よすがはあの新しいカフェに行った? 紅茶が凄く美味しかったって、クラスの皆が話してたの」


 クラスの皆? マジか?


「いえ。確か、英国式の紅茶の専門店でしたっけ。半個室もあって、ゆっくり話すには丁度ちょうどいい店だと」


 かつターゲット層が学生では無いだろう高級感漂う店なので、つまりうちのクラスとは相当に優雅なオシャレ集団という事になる。そうだったっけか……? 昨日お調子者の男子の机から、今時珍しい紙のエロ本が発掘されたばかりだぞ? 発掘チームであるイケイケ女子グループが教壇に立ち、そいつで調査報告という名の朗読会を始めようとしたから、即刻いとの耳目を塞いで死ぬ気で教室を飛び出し廊下を駆け抜けたばかりなんだけれど。


 いやまあ、いとにも普通に友達いるし、そのグループを指してクラスの皆って言ったのかな。古要こよう家の一人娘なのに公立の普通科に行くなんて言われた日には馴染めるか不安で仕方無かったが、よかったものである。今だって登校中の平凡な女子高生二人組みたいな雰囲気で歩けてるし。現在時刻は午前五時だし歩いてる場所も廃商店街だが。


 どこからか流れて来た桜の花弁が、足元に舞い降りた。商店街のアスファルトにはうにせたストリートプリントが施されていて、その無様さをわらうように花弁の薄紅色が際立つ。死んでいく事とは醜い。そう思うから、神も信仰心を求めるのだろうか。


 木がミシミシと軋むような音がする。


 三軒先の両側のシャッターの奥からだ。家鳴やなりとは木造に限らず鉄筋住宅等でも起きるものだから、怪奇的な現象ではと怯える必要は無い。という理屈だけで納得してくれるのは一般社会で生きる人々だけで、神管しんかんのような特殊な同業者に、悪質な神の仕業だった場合についての対応について問い詰められると。


 いとは嬉しそうに両の指を合わせると私を見上げる。絃自身は平均身長だが、私の背が高い所為で上目遣いになった。


「そうみたいなの。私もまだだから、今度一緒に行ってみない?」


「いいですよ」


 異音が聞こえていたシャッターが内側から突き破られる。雪崩のように通路へ零れ出すのは、左側のシャッターからは牛の腸、右側のシャッターからは、腐って膨張しているのか嫌に丸くて褪せた死んだ魚群。


 静寂からどことなく清潔感が上っていた夜の闇が、爆発的に噴き出した生臭さに汚される。うごめく牛の腸と腐った魚群がグチョグチョ上げる水っぽい音が視覚的にも不快感を連れて来て、捨て置かれた商店街はグロテスクな異界と化した。


 行く手を阻むように現れた腸と魚群は、歩き続ける私達へ一個のバネのように飛び出す。風切り音が獣のような唸りを上げ、ぐっと増した腐敗臭に、接触まで残り寸刻と告げられた。

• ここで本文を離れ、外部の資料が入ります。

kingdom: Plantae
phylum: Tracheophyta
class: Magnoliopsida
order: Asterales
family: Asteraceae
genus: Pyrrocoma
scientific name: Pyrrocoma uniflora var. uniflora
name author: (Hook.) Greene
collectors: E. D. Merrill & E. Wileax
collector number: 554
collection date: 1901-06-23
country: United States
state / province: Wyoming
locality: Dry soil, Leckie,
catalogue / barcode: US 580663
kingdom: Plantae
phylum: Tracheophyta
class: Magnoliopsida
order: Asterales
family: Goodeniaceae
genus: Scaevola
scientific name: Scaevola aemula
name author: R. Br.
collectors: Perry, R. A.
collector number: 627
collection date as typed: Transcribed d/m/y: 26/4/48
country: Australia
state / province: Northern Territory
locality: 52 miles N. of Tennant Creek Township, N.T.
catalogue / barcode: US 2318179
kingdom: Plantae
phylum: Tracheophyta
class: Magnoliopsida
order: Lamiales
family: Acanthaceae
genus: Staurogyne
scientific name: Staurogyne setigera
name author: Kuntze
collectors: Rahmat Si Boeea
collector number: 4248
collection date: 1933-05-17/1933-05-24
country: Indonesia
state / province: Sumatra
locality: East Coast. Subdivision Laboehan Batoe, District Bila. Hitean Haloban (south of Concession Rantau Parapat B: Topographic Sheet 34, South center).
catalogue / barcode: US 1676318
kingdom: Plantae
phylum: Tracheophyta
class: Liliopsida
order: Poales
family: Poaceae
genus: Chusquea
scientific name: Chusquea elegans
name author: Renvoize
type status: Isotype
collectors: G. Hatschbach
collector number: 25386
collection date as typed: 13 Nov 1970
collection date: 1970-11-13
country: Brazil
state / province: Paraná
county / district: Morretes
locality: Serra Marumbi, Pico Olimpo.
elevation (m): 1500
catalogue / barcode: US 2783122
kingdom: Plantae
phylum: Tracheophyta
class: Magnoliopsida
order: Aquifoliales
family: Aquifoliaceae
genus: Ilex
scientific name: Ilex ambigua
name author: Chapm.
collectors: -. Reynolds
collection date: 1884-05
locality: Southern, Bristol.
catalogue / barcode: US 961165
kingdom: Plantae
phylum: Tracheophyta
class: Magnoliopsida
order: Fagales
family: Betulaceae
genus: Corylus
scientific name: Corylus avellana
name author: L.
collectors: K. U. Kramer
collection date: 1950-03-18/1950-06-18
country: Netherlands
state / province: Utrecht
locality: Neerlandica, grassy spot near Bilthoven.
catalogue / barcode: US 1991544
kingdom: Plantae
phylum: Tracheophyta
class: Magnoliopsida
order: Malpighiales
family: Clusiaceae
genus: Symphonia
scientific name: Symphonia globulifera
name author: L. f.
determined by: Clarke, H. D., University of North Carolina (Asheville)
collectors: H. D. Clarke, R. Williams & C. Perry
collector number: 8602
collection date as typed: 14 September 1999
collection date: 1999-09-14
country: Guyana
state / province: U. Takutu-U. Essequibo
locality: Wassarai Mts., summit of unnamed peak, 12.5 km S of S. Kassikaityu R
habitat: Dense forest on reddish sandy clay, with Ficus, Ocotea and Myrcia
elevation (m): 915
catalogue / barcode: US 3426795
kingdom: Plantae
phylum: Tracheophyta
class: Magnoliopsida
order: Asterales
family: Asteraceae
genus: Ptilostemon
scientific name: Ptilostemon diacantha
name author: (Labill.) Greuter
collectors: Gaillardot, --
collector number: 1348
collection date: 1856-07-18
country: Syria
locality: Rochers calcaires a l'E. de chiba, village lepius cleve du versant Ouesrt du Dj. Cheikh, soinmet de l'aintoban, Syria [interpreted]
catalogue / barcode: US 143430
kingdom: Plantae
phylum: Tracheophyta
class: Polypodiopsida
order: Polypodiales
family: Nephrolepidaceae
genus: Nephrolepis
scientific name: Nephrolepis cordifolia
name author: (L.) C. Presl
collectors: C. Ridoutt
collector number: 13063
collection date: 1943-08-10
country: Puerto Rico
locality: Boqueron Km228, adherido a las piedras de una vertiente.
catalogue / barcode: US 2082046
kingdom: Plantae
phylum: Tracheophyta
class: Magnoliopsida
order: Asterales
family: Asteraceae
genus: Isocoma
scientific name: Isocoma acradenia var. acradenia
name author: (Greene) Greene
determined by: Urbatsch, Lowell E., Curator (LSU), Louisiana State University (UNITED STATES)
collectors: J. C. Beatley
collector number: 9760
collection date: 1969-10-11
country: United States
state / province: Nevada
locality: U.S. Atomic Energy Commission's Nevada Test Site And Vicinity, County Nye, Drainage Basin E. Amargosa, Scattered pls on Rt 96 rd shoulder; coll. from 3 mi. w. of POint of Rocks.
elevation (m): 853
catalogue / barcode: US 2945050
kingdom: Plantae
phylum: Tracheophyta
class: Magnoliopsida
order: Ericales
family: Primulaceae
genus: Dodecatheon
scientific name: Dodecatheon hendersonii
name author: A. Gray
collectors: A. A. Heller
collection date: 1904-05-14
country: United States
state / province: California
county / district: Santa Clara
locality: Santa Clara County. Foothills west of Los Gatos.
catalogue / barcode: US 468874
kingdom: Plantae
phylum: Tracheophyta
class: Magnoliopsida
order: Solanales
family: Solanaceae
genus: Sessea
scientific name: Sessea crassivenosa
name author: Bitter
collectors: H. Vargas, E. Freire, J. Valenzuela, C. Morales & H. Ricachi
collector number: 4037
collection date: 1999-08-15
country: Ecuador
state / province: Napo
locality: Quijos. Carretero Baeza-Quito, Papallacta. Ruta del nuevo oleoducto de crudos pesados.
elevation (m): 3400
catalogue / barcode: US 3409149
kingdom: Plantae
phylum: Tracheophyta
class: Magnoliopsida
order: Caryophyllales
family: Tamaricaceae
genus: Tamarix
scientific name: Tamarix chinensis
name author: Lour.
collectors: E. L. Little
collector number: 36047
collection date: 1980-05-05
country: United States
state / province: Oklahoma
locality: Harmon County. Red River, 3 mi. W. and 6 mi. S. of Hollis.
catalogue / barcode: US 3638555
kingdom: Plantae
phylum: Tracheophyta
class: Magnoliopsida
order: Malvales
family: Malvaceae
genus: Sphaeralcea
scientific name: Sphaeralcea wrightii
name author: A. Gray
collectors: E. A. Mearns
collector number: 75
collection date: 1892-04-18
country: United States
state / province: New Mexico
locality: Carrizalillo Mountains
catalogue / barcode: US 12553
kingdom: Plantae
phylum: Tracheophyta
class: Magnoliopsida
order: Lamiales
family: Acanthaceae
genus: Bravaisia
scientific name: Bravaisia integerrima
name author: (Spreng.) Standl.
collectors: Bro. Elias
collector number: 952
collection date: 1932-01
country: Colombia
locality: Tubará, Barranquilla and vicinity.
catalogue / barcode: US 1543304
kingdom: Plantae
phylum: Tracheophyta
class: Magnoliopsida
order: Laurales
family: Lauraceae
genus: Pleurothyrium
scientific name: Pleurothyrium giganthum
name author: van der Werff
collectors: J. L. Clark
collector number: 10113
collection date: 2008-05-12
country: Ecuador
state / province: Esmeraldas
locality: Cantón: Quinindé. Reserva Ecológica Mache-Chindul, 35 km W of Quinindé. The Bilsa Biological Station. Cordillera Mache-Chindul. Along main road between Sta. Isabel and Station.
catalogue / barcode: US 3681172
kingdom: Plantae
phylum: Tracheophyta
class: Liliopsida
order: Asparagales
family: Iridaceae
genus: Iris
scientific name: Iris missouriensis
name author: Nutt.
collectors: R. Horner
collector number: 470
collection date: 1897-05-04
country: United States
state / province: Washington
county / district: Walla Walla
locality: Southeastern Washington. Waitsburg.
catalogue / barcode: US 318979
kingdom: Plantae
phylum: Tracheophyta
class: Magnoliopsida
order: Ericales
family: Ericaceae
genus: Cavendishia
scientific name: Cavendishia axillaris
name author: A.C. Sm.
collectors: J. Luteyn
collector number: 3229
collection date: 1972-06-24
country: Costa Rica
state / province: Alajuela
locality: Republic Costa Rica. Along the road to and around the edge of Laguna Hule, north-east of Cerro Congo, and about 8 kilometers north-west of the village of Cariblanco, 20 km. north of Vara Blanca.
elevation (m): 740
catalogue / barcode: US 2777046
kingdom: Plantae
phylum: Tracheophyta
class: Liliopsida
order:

 ブレザーのポケットからスマホを取り出していたいとは、検索した画像を向けて来る。


「見て。あのお店の石焼ナポリタン。美味しそうじゃない? 夕方からしか出されてないメニューだから、夕飯も済ませるつもりで行きたいんだけれど構わない?」


「それ目的が紅茶じゃなくてナポリタンになってません?」


 いとは意気込む。


「三杯は食べたい」


 私は呆れて眉がハの字になる。


「こういう雰囲気のお店では浮きますよ」


 見た目に似合わず大食いなんだから。


 迫る腸と魚群が、私達に影を落とし視界を覆った。


 視線を前に投げたいとが微かに舌打ちする。腸と魚群が私達の爪先に触れる間際で、見えない壁にぶち当たるように停止した。腸と魚群は衝撃音を撒きながら、見えない壁に沿うように四方へ広がる。


 背中の木刀袋の封を切っていた私は、抜いた木刀を両手で握り正面へ振り下ろした。かち割るように左右へ打ち払われた腸と魚群は、通路の両脇に連なるシャッターへぶち当たる。シャッターの奥まで突っ込み店内を破壊しているが、それらの奥から更に何かが飛び出して来る気配は無い。


 神管しんかんのような特殊な同業者に、悪質な神の仕業だった場合についての対応について問い詰められるとこうだ。「もし出て来たとしても、すべからく全て打ち伏せる」。


 神を管理する故に神管しんかんと名乗る私達とは全員が、神をも黙らせる理外の力を持つ。中でもいとは最悪。自身が発した音を聞かせた者を操り指一本も使わず自滅させるという、何かの間違いなんじゃないかってぐらい絶対的な力の持ち主。つまりさっきの舌打ちとは、それ以上近付くなというグロテスク共への命令である。一方一般神管しんかんな私はそんなチートスキルなど持っていないので、理外の力を込めて製造された武器で武装しそいつでブッ叩くという、平凡極まりないアシストを入れている。そもそも武装しない神管しんかんなんて古要こよう家のような超一流エリートにのみ許された行為であり、それ未満の神管しんかんがやろうものならド派手な自殺かと思われる。


 一度も足を止めていないいとが、スマホをしまいながら眉をハの字にした。


「だから躊躇うのよねえ。こういうお洒落なお店。美食は満腹になるまで食べちゃ駄目って、一体誰が決めたのかしら?」


 木刀を下ろした私は、いとに追い付こうと大股で踏み出しながら顔を上げる。


 腸と魚群が消えていた。それらが現れた二つのシャッターを通り過ぎてまだ暫く歩いた先、廃神社に続く方の出入り口前で、横並びに立つ二匹の狛犬と目が合う。


 今回私達が処分しに来た神の使いだろう。廃神社の神とその使いである奴らは、自分達を忘れた近隣住民をその恨みから多数殺害している。私達がこの商店街を歩いていたのも、その先の廃神社に向かう為だった。